* **Try it**
Among the entries below, tally each line where the word "measurements" appears and state only the total.

——

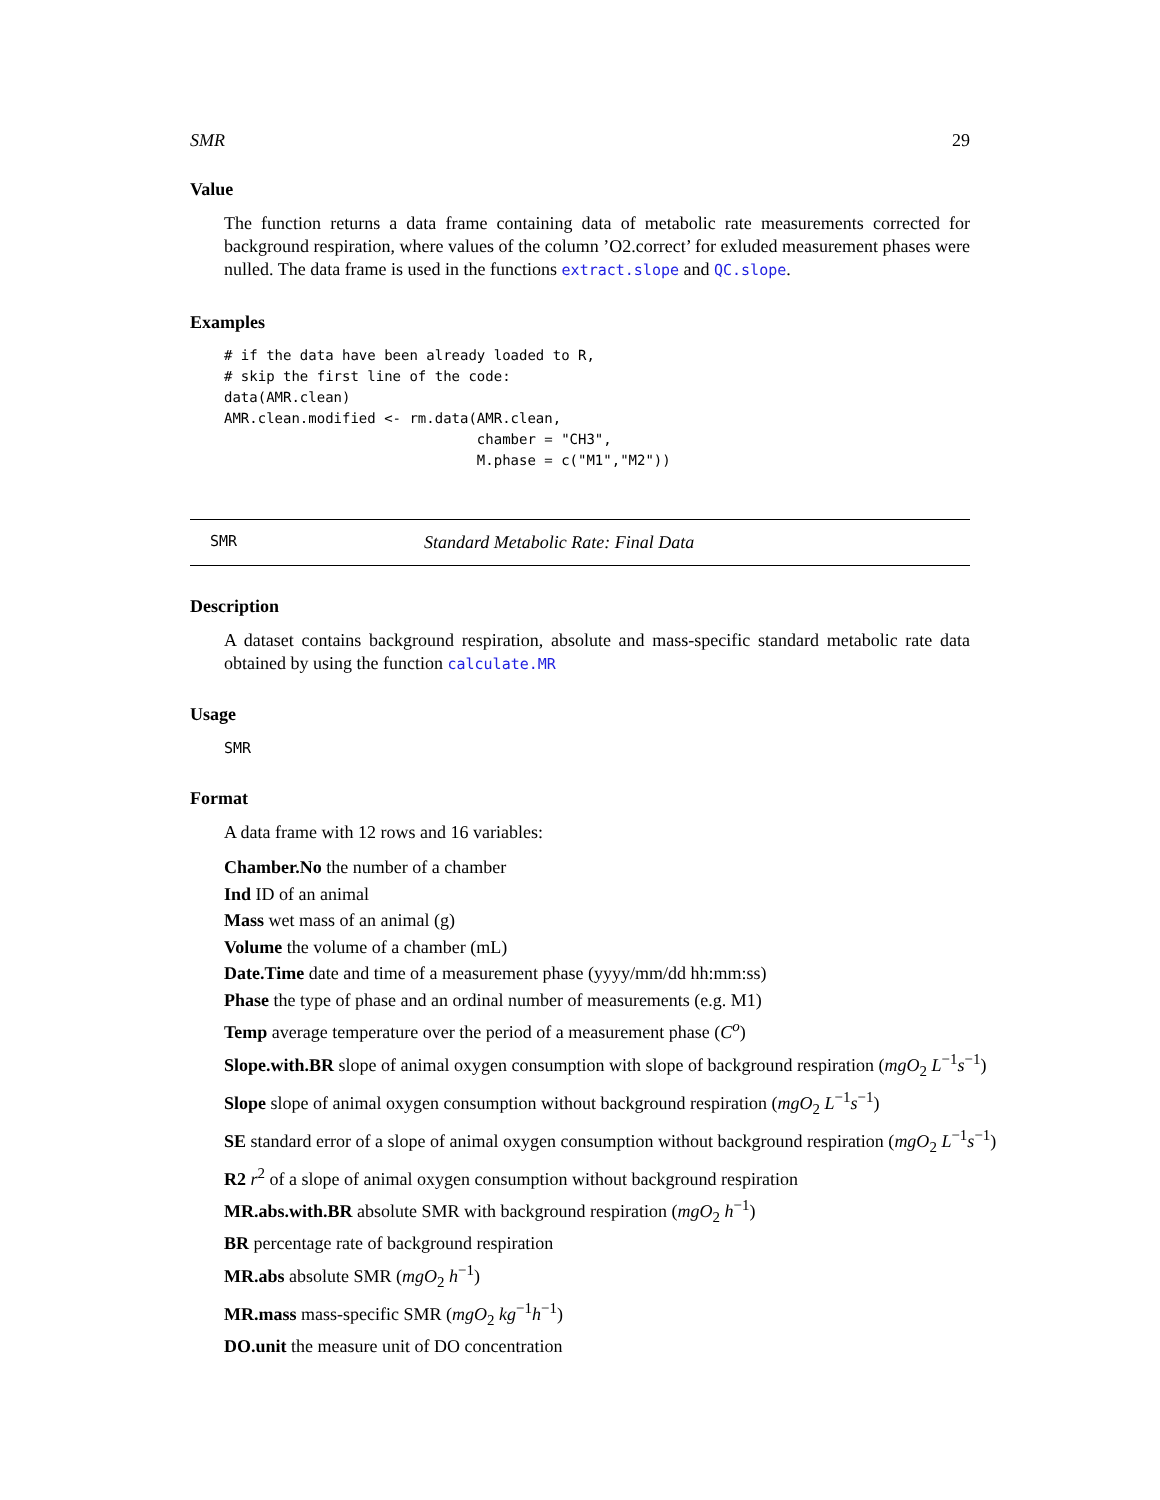SMR 29
Value
The function returns a data frame containing data of metabolic rate measurements corrected for background respiration, where values of the column ’O2.correct’ for exluded measurement phases were nulled. The data frame is used in the functions extract.slope and QC.slope.
Examples
# if the data have been already loaded to R,
# skip the first line of the code:
data(AMR.clean)
AMR.clean.modified <- rm.data(AMR.clean,
                              chamber = "CH3",
                              M.phase = c("M1","M2"))
SMR Standard Metabolic Rate: Final Data
Description
A dataset contains background respiration, absolute and mass-specific standard metabolic rate data obtained by using the function calculate.MR
Usage
SMR
Format
A data frame with 12 rows and 16 variables:
Chamber.No the number of a chamber
Ind ID of an animal
Mass wet mass of an animal (g)
Volume the volume of a chamber (mL)
Date.Time date and time of a measurement phase (yyyy/mm/dd hh:mm:ss)
Phase the type of phase and an ordinal number of measurements (e.g. M1)
Temp average temperature over the period of a measurement phase (C<sup>o</sup>)
Slope.with.BR slope of animal oxygen consumption with slope of background respiration (mgO<sub>2</sub> L<sup>−1</sup>s<sup>−1</sup>)
Slope slope of animal oxygen consumption without background respiration (mgO<sub>2</sub> L<sup>−1</sup>s<sup>−1</sup>)
SE standard error of a slope of animal oxygen consumption without background respiration (mgO<sub>2</sub> L<sup>−1</sup>s<sup>−1</sup>)
R2 r<sup>2</sup> of a slope of animal oxygen consumption without background respiration
MR.abs.with.BR absolute SMR with background respiration (mgO<sub>2</sub> h<sup>−1</sup>)
BR percentage rate of background respiration
MR.abs absolute SMR (mgO<sub>2</sub> h<sup>−1</sup>)
MR.mass mass-specific SMR (mgO<sub>2</sub> kg<sup>−1</sup>h<sup>−1</sup>)
DO.unit the measure unit of DO concentration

——

* **Result below**
2